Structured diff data
※

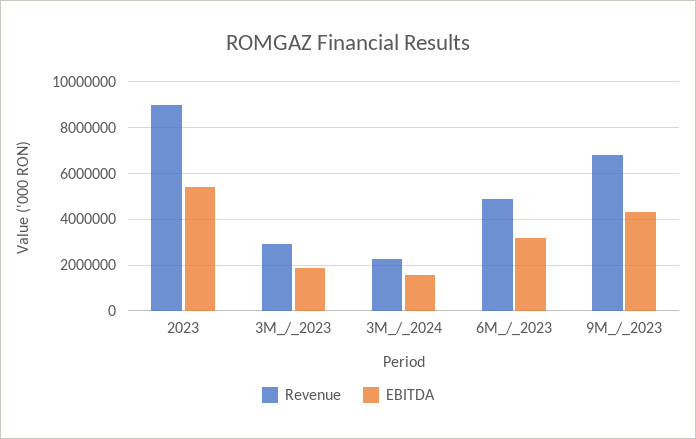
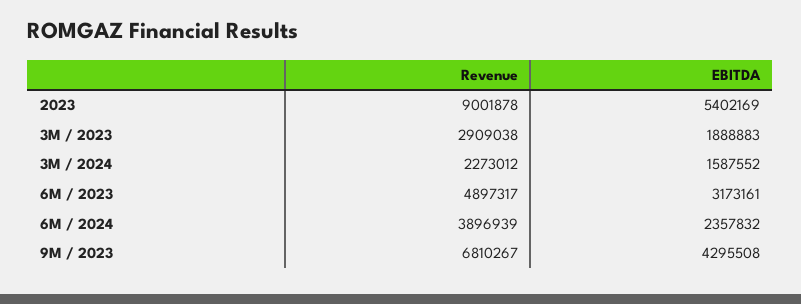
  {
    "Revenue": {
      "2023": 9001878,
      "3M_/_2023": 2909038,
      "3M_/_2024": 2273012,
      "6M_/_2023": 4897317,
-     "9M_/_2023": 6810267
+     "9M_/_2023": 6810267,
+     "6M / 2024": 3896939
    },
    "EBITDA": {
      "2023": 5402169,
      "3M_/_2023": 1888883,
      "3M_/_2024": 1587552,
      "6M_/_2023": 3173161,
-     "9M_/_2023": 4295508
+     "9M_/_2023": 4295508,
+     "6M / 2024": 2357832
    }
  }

※

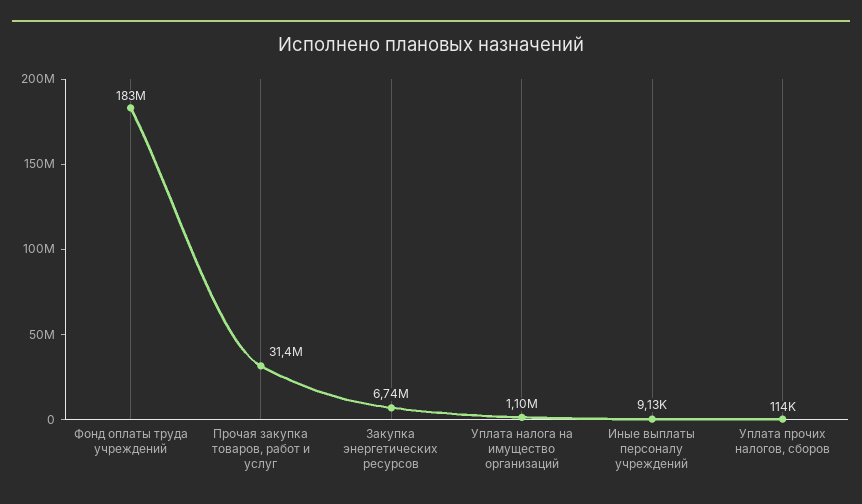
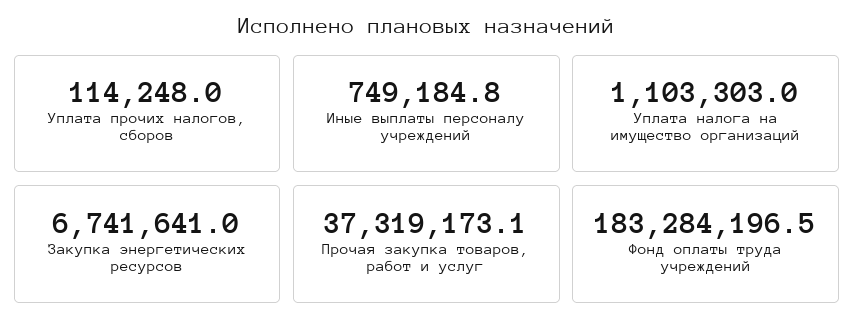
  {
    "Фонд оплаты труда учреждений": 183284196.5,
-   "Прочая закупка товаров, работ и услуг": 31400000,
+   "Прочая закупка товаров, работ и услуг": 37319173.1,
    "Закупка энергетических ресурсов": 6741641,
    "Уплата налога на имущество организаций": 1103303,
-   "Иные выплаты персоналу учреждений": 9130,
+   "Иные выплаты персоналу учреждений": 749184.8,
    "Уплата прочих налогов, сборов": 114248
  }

※

## Assigned task
Above are the records. Copy every line in them holding "выплаты".

## Finished task
-   "Иные выплаты персоналу учреждений": 9130,
+   "Иные выплаты персоналу учреждений": 749184.8,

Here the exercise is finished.